Public television stations in Miami, Boston and San Francisco have experimented with "pledge-free months," and now the nation's flagship public television station, WNET in New York, is giving it a try.
But KCET Channel 28 in Los Angeles isn't about to climb on the bandwagon.
Most PBS stations have been reluctant to bury the on-air fund-raising drives, which some critics call "begathons." Pledge months--August, December and March--are the stations' lifeblood, raising a large chunk of the operating budget.
At WNET, the money raised through on-air badgering of viewers amounts to 25% to 33% of its total budget, and 50% of its discretionary funds. Even better, the pledge money comes with no strings attached, unlike contributions made by corporations for specific programs.
"It's just, 'Here's the money, folks, because we love you,' " Roz Kay of WNET explained.
But the way the stations raise the cash--day after day of hard-sell, on-air begging, pleading and whimpering that interrupts programs--offends viewers.
"It is irritating. It makes people nuts," said Ellen Frey of WGBH in Boston, the first station to experiment with eliminating begathons.
"People hate them," said Betty Martin of WPBT in Miami, which has begun its second pledge-free year.
"We get many letters," said Stella Giammasi of WNET. "It's kind of a dilemma. Some research shows that if we weren't irritating, people wouldn't respond. They call us with their pledge in the hope that we will shut up."
At WPBT in Miami, pledge-free months have been an overwhelming success.
"By giving our south Florida viewers this reprieve (from the on-air onslaught) we brought in 11,000 new members and we raised $3,433,676 last fiscal year," said Martin. That figure is an 18% increase over money raised the previous year.
WNET hopes to experience a little of Miami's magic this August, using a mild form of viewer blackmail. In mailings to about one million people, WNET will put it plain and simple: give enough money now, $750,000, and we'll get rid of the summer begathon.
It means that WNET must receive $84,000 a day for nine days in order for the pledge period to be canceled. Viewers will be kept informed of the totals. If viewers don't heed the call, the on-air pleading will be back.
"We can't take a chance on losing $750,000," said WNET's Kay.
At KCET, however, there are no plans to abandon the Aug. 16-24 pledge drive or any others, said Donald Youpa, senior vice president for marketing and development.
"The problem with the 'no-pledge' events is that you go back to your traditional gift-giving group and ask them for another gift. You don't build in new business," Youpa said. "It's a great public relations vehicle--people say, 'What a relief!'--but there are times you've got to do things for good business reasons. The key to pledge is to get new business, not old business, and the only way you get new business is to press."

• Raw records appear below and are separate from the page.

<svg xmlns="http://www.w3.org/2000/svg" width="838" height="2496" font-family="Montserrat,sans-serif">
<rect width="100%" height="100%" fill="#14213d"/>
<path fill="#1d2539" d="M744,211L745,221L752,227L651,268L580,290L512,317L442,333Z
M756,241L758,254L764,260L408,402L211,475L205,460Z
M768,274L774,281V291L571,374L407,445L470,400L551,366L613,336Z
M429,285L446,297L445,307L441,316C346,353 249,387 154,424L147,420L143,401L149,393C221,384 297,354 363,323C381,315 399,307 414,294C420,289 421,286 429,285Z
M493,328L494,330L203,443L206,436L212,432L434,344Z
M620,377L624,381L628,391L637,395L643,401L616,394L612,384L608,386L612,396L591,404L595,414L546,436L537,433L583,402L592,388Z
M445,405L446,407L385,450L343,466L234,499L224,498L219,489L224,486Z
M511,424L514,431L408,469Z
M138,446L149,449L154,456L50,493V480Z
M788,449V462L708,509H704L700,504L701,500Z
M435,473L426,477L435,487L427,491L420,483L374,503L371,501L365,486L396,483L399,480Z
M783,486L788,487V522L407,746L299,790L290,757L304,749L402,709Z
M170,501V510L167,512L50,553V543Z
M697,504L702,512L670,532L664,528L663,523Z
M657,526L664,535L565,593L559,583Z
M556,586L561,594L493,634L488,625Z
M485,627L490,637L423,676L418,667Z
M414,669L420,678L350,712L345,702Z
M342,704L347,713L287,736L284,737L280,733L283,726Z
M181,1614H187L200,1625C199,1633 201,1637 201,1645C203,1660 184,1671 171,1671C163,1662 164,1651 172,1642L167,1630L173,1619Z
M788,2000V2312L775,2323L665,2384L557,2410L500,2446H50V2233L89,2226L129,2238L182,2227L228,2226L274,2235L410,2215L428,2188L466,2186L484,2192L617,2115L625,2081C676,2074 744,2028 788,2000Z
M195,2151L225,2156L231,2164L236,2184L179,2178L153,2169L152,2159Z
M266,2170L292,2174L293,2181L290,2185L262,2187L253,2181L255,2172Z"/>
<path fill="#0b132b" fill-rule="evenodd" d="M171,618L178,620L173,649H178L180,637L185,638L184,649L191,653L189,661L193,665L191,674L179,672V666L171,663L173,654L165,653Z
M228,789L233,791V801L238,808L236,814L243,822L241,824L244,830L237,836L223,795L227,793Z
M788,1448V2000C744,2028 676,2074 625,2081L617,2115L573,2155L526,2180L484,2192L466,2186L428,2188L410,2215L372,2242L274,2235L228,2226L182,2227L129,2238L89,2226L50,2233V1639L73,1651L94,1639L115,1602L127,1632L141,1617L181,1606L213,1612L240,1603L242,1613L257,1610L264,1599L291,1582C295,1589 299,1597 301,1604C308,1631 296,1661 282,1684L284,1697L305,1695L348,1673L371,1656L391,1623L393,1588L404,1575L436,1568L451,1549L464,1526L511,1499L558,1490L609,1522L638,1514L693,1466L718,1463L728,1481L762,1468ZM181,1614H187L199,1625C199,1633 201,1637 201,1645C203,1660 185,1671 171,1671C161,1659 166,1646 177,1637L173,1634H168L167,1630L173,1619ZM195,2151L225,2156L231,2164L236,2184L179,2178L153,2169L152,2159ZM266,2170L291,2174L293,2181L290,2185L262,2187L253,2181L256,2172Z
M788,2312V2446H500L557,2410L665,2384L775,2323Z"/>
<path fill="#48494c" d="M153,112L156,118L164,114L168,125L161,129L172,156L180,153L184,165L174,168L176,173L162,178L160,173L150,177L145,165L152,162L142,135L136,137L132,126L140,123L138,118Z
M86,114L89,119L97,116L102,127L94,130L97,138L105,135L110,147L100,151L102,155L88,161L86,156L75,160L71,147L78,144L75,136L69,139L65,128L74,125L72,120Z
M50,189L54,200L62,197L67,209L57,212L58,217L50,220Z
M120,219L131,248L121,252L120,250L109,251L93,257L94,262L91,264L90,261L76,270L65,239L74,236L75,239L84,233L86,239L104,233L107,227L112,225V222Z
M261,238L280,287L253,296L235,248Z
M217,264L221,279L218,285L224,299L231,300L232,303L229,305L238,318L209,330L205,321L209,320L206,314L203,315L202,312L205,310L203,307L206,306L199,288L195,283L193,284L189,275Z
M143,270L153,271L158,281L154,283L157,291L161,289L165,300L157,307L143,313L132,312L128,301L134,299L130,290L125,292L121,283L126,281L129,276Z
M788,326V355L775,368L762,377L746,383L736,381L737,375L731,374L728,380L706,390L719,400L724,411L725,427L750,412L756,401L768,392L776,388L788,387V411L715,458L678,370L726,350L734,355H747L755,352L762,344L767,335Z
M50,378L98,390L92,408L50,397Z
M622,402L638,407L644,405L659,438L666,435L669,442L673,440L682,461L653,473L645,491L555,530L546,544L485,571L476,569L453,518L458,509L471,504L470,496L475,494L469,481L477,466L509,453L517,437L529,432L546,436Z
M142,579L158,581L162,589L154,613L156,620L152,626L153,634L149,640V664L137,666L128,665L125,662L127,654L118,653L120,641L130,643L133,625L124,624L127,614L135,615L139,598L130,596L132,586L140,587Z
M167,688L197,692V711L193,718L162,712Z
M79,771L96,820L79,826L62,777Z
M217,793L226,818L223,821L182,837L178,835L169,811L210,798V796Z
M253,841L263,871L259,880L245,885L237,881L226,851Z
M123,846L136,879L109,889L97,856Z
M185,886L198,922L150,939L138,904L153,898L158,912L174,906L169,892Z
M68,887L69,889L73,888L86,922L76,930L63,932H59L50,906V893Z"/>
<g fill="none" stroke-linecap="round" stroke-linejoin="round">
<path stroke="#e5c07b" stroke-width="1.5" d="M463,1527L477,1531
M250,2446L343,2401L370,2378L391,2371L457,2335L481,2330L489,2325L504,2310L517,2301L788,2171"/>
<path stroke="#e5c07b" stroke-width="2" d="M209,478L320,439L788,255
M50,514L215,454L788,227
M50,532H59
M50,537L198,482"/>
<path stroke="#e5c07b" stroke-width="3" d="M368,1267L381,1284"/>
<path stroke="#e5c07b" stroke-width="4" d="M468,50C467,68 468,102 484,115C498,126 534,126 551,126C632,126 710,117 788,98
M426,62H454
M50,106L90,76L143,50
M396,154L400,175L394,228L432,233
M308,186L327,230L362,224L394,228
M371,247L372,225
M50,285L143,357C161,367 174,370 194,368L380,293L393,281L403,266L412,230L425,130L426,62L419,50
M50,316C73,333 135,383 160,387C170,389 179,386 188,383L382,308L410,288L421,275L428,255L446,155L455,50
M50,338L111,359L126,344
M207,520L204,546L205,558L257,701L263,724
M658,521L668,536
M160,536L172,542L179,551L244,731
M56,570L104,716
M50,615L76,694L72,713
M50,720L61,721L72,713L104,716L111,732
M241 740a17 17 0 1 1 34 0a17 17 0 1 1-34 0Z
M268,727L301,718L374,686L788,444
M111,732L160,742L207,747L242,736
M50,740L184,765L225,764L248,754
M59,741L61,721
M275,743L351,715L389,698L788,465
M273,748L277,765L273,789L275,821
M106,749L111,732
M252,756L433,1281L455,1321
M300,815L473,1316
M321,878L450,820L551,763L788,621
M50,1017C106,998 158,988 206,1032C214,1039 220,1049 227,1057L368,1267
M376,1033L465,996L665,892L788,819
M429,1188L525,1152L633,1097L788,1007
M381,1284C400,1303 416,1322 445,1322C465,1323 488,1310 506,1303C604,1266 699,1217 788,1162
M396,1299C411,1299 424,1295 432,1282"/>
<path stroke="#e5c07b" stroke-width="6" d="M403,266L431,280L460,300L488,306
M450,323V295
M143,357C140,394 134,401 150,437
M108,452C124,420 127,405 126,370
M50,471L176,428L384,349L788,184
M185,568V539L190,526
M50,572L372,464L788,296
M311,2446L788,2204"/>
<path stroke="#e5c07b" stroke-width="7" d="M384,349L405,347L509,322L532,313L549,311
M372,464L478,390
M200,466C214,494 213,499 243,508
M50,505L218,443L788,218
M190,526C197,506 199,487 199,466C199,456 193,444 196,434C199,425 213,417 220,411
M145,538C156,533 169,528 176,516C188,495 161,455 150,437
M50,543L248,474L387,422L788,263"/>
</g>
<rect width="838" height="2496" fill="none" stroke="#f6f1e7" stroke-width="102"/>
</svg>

He said that KCET recently conducted a survey among its viewers--subscribers and non-subscribers alike--and found a generally high acceptance of the pledge campaigns. People didn't necessarily like them but they understood that that was one of the ways Channel 28 had to go about its business, Youpa said.
Boston's WGBH has gone back to on-air pledge drives, mainly because the campaign did not attract enough new members.